Ja, „seinem" Inferno, denn auch wenn er Dante genau folgt im
Ablauf des Geschehens und bei den meisten Figuren (nur einen Berlusconi, den
hat sich Dante nicht träumen lassen; einen Hitler zum Beispiel auch nicht), hat
Meier den ersten Teil der „Göttlichen Komödie" zu seinem eigenen Stoff gemacht.
Er folgte der alten Illustrationstradition, sich auf den ersten Teil zu
beschränken, weil Dante in „Purgatorium" und „Paradies" eher Ideen denn Bilder
aufs Papier gebracht hat. Dagegen ist die Schilderung der Hölle wunderbar
illustrativ, und das hat seit der Entstehungszeit des Buchs vor sieben
Jahrhunderten die Künstler zuverlässig angelockt.
So eben auch Michael Meier, der das „Inferno" als täglichen Comic-Strip
für die „Frankfurter Rundschau" gezeichnet hat, vom 2. August 2010 bis zum 30.
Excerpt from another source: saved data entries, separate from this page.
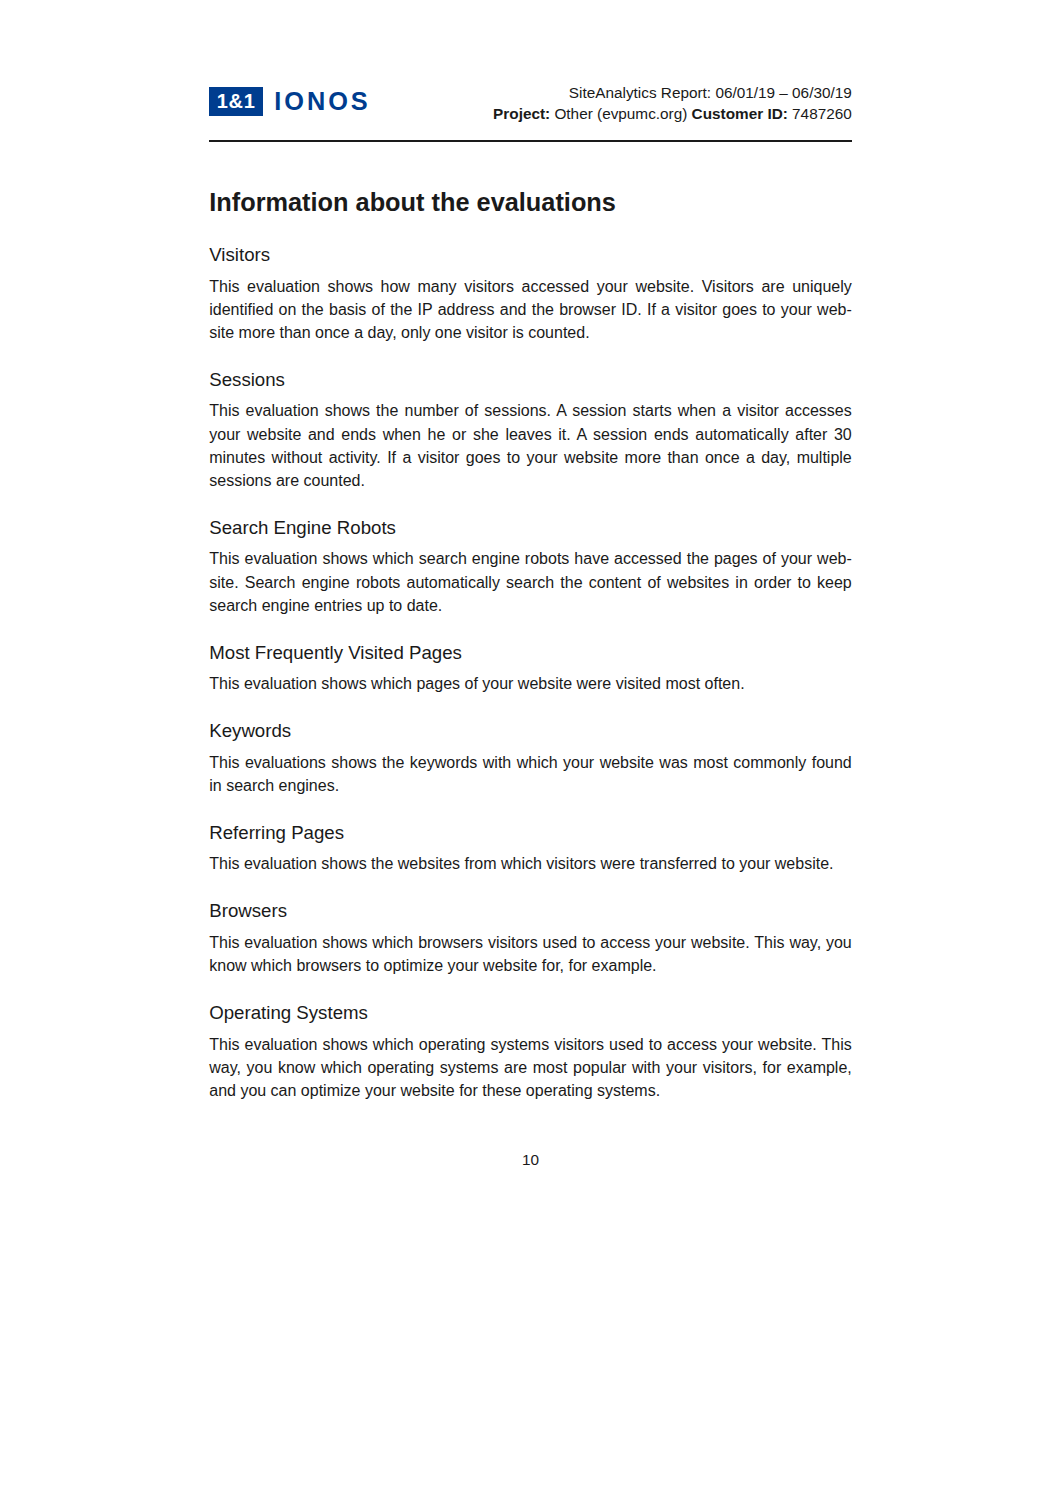1&1 IONOS
SiteAnalytics Report: 06/01/19 – 06/30/19
Project: Other (evpumc.org) Customer ID: 7487260
Information about the evaluations
Visitors
This evaluation shows how many visitors accessed your website. Visitors are uniquely identified on the basis of the IP address and the browser ID. If a visitor goes to your website more than once a day, only one visitor is counted.
Sessions
This evaluation shows the number of sessions. A session starts when a visitor accesses your website and ends when he or she leaves it. A session ends automatically after 30 minutes without activity. If a visitor goes to your website more than once a day, multiple sessions are counted.
Search Engine Robots
This evaluation shows which search engine robots have accessed the pages of your website. Search engine robots automatically search the content of websites in order to keep search engine entries up to date.
Most Frequently Visited Pages
This evaluation shows which pages of your website were visited most often.
Keywords
This evaluations shows the keywords with which your website was most commonly found in search engines.
Referring Pages
This evaluation shows the websites from which visitors were transferred to your website.
Browsers
This evaluation shows which browsers visitors used to access your website. This way, you know which browsers to optimize your website for, for example.
Operating Systems
This evaluation shows which operating systems visitors used to access your website. This way, you know which operating systems are most popular with your visitors, for example, and you can optimize your website for these operating systems.
10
Juli 2011, fast genau ein Jahr lang also. Tag für Tag wurde eine der meist aus
drei oder vier Bildern bestehenden Folgen gedruckt, und drei davon ergeben nun
jeweils zusammenmontiert eine Seite im Buch. Jede Reihe, die früher ja einmal
einer Tagesfolge entsprach, bietet naturgemäß eine Pointe am Ende. So bekommt
der Weg ins Innerste der Verdammnis einen ziemlichen Zug. Kaum zu glauben, wie
gut das geht.
Vergil, der Cicerone des imaginären Dante aus dem „Inferno",
wird von Meier als Schakal gezeichnet, und aus dieser klassischen Kombination
von Mensch und treuem Begleiter zieht der Comic einigen Humor. Zugleich aber
schreckt Meier nicht vor der Darstellung höchst unerfreulicher Martern zurück,
die schon in Dantes Buch so drastisch ausfallen, dass Arno Schmidt sich mit
Grausen abwandte. Man darf nicht viel Nachsicht erwarten - nicht von der Hölle
und nicht von Michael Meier, der Dantes trichterförmige Folterindustrieanlage
als das präsentiert, was sie ist: eine Strafkolonie, gegen die Kafkas
Äquivalent als Erholungspark gelten darf.
Stripbedingt gibt es keine großen Bilder in dieser Adaption
(die einzige Ausnahme, ein Höllenpanorama, dürfte ein Erfordernis des Seitenumbruchs
gewesen sein). Aber gerade das macht nichts, weil so der Fokus auf Bitterkeit
(Dante) und Ironie (Meier) der Handlung liegt. Und so gewinnt diese
stilistische wie inhaltliche Modernisierung des „Infernos" dem Thema vieles ab,
was unseren Blick schärft, auch für den alten Text. Und sie erweist Meier als
einen der besten Erzähler im deutschen Comicgeschehen - selbst, wenn er
nacherzählt, erzählt er weiter.
(Und bei mir geht es jetzt nicht mehr weiter. Denn in Los Angeles geht es gleich los. Und man kann sich ja auch nicht den ganzen Tag nur für Comics interessieren.)